• Exercise goal
The required result is each line of the entries below containing the string "linejoin".

*** Opening of Working data ***

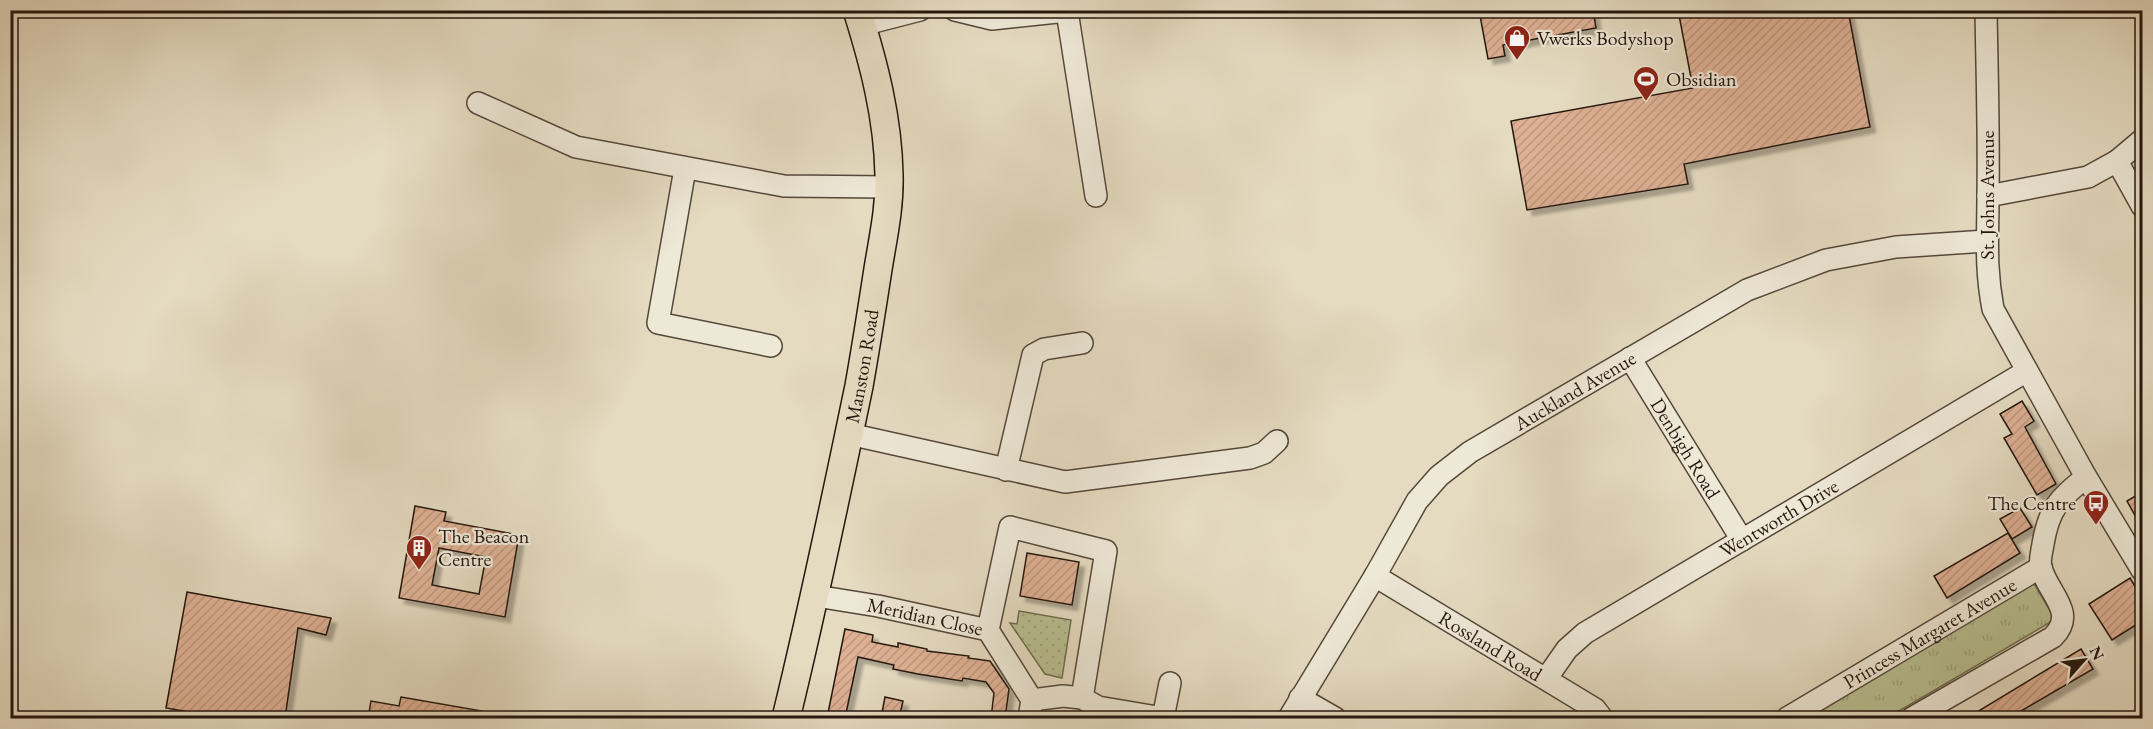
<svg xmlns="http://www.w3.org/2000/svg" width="2153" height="729" viewBox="0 0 2153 729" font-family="'EB Garamond',serif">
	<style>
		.grass { fill: url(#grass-tufts); stroke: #6e6b50; stroke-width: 1.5 }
		.park { fill: url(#park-dots); stroke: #6e6b50; stroke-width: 1.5 }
		.building { fill: url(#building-hatch); stroke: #24170e; stroke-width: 1.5; fill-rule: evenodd; filter: url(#shadow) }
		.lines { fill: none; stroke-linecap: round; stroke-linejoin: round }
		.minor-casing { stroke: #54483b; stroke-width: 24 }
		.major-casing { stroke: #24170e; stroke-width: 30 }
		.minor { stroke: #eee8d7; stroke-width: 21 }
		.major { stroke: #e5dbc1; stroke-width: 27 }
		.labels { text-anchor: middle; stroke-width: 4.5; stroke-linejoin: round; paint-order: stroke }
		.poi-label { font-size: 20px; fill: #24170e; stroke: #eee8d7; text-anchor: start }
		.street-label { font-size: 20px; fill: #24170e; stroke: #eee8d7 }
	</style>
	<defs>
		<pattern id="grass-tufts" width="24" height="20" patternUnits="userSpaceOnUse" patternTransform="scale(1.5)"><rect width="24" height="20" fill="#b8bf91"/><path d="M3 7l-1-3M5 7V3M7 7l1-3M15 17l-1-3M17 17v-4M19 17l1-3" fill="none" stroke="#9ea37c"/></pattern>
		<pattern id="park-dots" width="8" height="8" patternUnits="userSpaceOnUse" patternTransform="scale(1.5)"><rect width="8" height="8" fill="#b8bf91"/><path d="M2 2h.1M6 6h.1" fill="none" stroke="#9ea37c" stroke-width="1.8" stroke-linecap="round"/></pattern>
		<pattern id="building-hatch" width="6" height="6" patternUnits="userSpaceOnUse" patternTransform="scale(1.5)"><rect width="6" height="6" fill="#deb094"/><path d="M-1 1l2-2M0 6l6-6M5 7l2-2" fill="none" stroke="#be977e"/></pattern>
		<filter id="shadow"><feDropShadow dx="5.5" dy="5.5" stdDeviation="1.5" flood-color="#0004"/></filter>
	</defs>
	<rect width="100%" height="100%" fill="#e5dbc1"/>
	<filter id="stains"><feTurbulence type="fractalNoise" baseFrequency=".00333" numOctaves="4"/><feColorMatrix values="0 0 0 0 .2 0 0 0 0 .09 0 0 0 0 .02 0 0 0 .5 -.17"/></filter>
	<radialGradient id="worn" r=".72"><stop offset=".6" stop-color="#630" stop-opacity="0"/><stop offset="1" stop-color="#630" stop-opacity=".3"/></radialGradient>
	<!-- grass -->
	<polygon class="grass" points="2031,583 2035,585 2052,614 2053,618 2049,623 1887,718 1794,718"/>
	<!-- park -->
	<polygon class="park" points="1019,611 1071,620 1062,678 1045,674 1010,623 1017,624"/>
	<!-- building -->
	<g class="building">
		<polygon points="1479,10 1593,10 1596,28 1503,45 1505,56 1488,59"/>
		<polygon points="1678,10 1848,10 1870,127 1684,164 1688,184 1527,210 1511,121 1693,88"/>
		<polygon points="2022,401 2034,421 2025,427 2056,484 2037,495 2004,438 2012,434 2000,414"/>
		<polygon points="2142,492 2142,528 2127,501"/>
		<path d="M415 506 446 512 444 521 519 535 505 617 399 598ZM439 548 486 557 479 594 432 585Z"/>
		<polygon points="2020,508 2032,527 2012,539 2000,519"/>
		<polygon points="2008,533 2020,553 1947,598 1934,576"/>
		<polygon points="1027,553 1079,562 1072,605 1020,596"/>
		<polygon points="2130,578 2142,598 2142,621 2112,640 2089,604"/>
		<polygon points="187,592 331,618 326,635 298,628 285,718 223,718 166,708"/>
		<polygon points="845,629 873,635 872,642 898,647 898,643 927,649 927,651 969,656 968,658 990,661 1009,689 1005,718 991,718 994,693 986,682 963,678 962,681 918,674 893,669 894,665 858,657 845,718 827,718"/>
		<polygon points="2081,649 2093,669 2009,718 1967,718"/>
		<polygon points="401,697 482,711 481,718 368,718 371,701 399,706"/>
		<polygon points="885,697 903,701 899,718 881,718"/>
	</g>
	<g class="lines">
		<!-- minor casing -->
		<g class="minor-casing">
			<g id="minor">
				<polyline points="955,10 992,19 1067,11 1096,196"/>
				<path d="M1986 10C1987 72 1989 133 1988 195 1988 237 1985 267 1993 309L2086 477 2142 570"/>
				<polyline points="862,25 920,10"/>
				<polyline points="478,103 576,147 784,186 889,187"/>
				<polyline points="2117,161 2142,206"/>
				<polyline points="685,169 658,323 771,346"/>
				<polyline points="1988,196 2088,177 2117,161 2142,140"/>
				<path id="s1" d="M1630 358 1742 540"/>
				<polyline points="849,434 1065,482 1250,458 1264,453 1277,441"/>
				<polyline points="1006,470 1033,355 1044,349 1082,343"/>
				<path id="s2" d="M1375 576 1595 709 1602 718"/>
				<path id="s3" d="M816 596 878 606 988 630 1032 700 1029 718"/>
				<polyline points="988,630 1010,527 1106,551 1082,698"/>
				<path id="s4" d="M1546 679 1567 649 1585 633 2027 371"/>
				<polyline points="1300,698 1335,718"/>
				<polyline points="1032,700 1063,696 1082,698 1098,707 1163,718"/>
				<polyline points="1163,718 1170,683"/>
				<path id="s5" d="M1289 718 1375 576 1417 501 1439 476 1470 452 1747 290 1826 260 1896 247 1986 241"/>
				<path id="s6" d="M1787 718 2041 567"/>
				<path d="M1912 718 2053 637C2078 612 2047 593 2041 567 2039 561 2042 551 2043 544 2049 508 2059 499 2086 477"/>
			</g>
		</g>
		<!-- major casing -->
		<g class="major-casing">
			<g id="major">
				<path id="s7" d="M786 718C813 608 836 497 859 386 866 347 872 308 878 269 883 238 890 207 889 175 888 118 874 64 857 10"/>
			</g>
		</g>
		<!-- minor -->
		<use href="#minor" class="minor"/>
		<!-- major -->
		<use href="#major" class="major"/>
	</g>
	<!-- icons -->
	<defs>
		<g id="shop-pin" transform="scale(1.35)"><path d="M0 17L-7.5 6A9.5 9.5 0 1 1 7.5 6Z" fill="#8f2418" stroke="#eee8d7"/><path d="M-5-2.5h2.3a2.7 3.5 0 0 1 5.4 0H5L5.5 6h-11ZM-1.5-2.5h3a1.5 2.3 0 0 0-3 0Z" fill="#fff"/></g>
		<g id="stadium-pin" transform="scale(1.35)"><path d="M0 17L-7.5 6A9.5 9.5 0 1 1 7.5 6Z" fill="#8f2418" stroke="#eee8d7"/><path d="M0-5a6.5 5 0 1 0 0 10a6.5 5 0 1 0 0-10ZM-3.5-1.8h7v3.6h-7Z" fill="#fff"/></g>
		<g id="bus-pin" transform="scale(1.35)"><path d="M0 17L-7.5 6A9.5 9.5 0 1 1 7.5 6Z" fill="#8f2418" stroke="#eee8d7"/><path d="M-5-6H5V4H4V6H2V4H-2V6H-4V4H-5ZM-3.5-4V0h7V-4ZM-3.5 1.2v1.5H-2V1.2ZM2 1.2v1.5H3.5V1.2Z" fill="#fff"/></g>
		<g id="building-pin" transform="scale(1.35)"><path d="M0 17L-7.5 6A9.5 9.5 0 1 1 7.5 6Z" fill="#8f2418" stroke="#eee8d7"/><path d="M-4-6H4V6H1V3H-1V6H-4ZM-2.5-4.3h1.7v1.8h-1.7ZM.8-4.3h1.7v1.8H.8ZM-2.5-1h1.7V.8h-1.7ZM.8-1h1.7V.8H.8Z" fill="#fff"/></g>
	</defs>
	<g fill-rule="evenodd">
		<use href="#shop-pin" x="1517" y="38"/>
		<use href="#stadium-pin" x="1646" y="79"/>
		<use href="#bus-pin" x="2096" y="503"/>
		<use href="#building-pin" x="419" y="548"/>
	</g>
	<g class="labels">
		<!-- poi labels -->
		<g class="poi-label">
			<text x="1537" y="45">Vwerks Bodyshop</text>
			<text x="1666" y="86">Obsidian</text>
			<text x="2076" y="510" text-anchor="end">The Centre</text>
			<text x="438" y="543">The Beacon<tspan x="438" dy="23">Centre</tspan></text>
		</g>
		<!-- street labels -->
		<g class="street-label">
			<text transform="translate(1987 195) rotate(-90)" y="7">St. Johns Avenue</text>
			<text dy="7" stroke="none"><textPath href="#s7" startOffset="360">Manston Road</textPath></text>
			<text dy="7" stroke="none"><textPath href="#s5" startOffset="446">Auckland Avenue</textPath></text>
			<text dy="7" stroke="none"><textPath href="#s1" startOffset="106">Denbigh Road</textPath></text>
			<text dy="7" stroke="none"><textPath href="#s4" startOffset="286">Wentworth Drive</textPath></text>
			<text dy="7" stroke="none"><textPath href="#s3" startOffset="111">Meridian Close</textPath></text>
			<text dy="7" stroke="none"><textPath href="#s6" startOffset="166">Princess Margaret Avenue</textPath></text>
			<text dy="7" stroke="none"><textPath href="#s2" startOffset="135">Rossland Road</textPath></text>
		</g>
	</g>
	<!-- margin -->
	<rect width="2153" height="729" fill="none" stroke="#e5dbc1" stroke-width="36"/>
	<rect x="12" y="12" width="2129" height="705" fill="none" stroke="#24170e" stroke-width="3"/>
	<rect x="18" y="18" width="2117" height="693" fill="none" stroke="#24170e" stroke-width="1.5"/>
	<!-- north arrow -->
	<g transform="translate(2084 660) rotate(62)" stroke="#eee8d7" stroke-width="4.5" paint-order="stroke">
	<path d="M0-4.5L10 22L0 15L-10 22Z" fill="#24170e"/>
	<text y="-9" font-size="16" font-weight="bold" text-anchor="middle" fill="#24170e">N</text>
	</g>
	<rect width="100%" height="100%" filter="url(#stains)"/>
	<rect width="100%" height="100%" fill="url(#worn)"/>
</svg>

*** Close of Working data ***

• Output below
		.lines { fill: none; stroke-linecap: round; stroke-linejoin: round }
		.labels { text-anchor: middle; stroke-width: 4.5; stroke-linejoin: round; paint-order: stroke }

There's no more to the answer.